L’Association belge des syndicats médicaux (ABSyM) met en garde contre la multiplication de vidéos « hypertruquées » utilisant l’image, la voix ou le nom de médecins et d’hôpitaux pour promouvoir des produits ou services. Le syndicat évoque, dans un communiqué diffusé mercredi, un risque pour la santé publique et une atteinte à la confiance envers le système de santé.
Ces vidéos générées à l’aide de l’intelligence artificielle donnent l’impression que des médecins ou des hôpitaux de renom s’expriment directement, alors que ce n’est pas le cas. Elles utilisent parfois le visage ou la voix d’un professionnel, ou associent une personne à un établissement connu via des logos ou des images de bâtiments, rendant la distinction entre authenticité et falsification de plus en plus complexe.
Ces contenus contiennent souvent des allégations de santé trompeuses ou font la promotion de médicaments, de compléments alimentaires ou de traitements, en exploitant délibérément la relation de confiance entre le médecin et le patient à des fins commerciales. Ils peuvent avoir des conséquences néfastes pour les personnes qui y croient, mais aussi pour les médecins et établissements concernés.
Le Dr Patrick Emonts, président de l’ABSyM-BVAS, et le Dr Nikolas De Meurechy, administrateur du Vlaams Artsensyndicaat pour les régions d’Anvers, Limbourg et Brabant flamand, relèvent que « l'IA générative est de plus en plus capable d'imiter de manière convaincante les visages et les voix des professionnels de santé. C'est pourquoi la vigilance est aujourd'hui plus importante que jamais, tant chez les professionnels de santé que dans le grand public ».
Le syndicat invite ses membres à faire preuve de vigilance face à ces contenus sur les réseaux sociaux et à les signaler aux plateformes concernées. En cas d’usurpation d’identité, il est possible de porter plainte auprès de la police. Le syndicat recommande également de prévenir les collègues ou établissements concernés.

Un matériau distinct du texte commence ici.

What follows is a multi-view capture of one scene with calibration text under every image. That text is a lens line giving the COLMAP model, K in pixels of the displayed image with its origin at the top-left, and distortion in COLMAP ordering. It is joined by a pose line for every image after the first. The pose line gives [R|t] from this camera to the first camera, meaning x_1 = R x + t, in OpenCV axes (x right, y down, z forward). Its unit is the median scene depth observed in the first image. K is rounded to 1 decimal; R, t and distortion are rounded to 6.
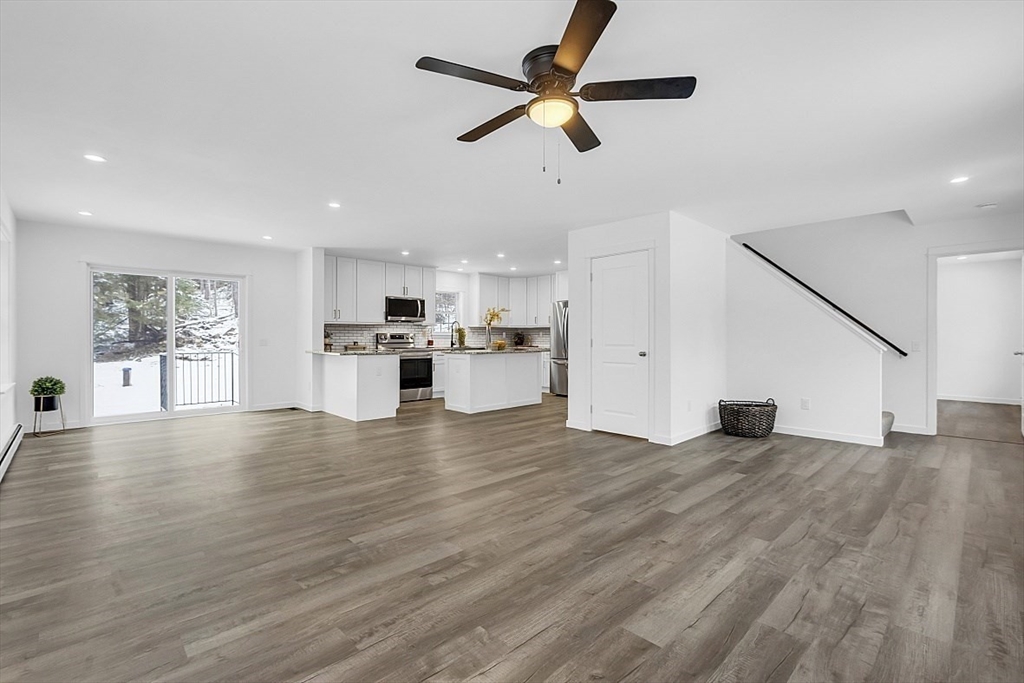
lens RADIAL K [[468.9, 0, 504.3], [0, 468.9, 342.2], [0, 0, 1]] dist [-0.013427, 0.000225]
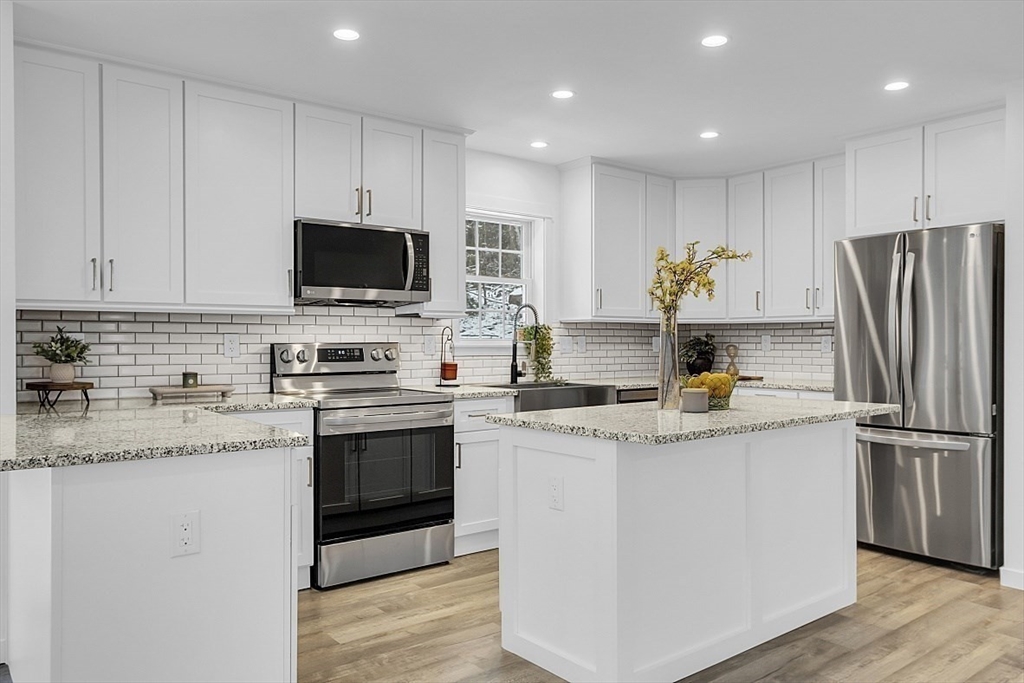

À destination des patients, l’ABSyM rappelle qu’un médecin ne s’exprime jamais dans un but commercial et ne fait pas la promotion de produits, invitant à vérifier toute information auprès du médecin traitant.
Le syndicat rappelle aussi que « outre une réglementation claire et son application, la prévention est également importante. Une connaissance accrue de l’environnement numérique doit aider les citoyens à mieux reconnaître les fausses informations médicales.»
Pour l'ABSyM « seules la coopération et la sensibilisation permettront d'endiguer la diffusion de ces vidéos et de préserver la confiance des informations médicales confidentielles.»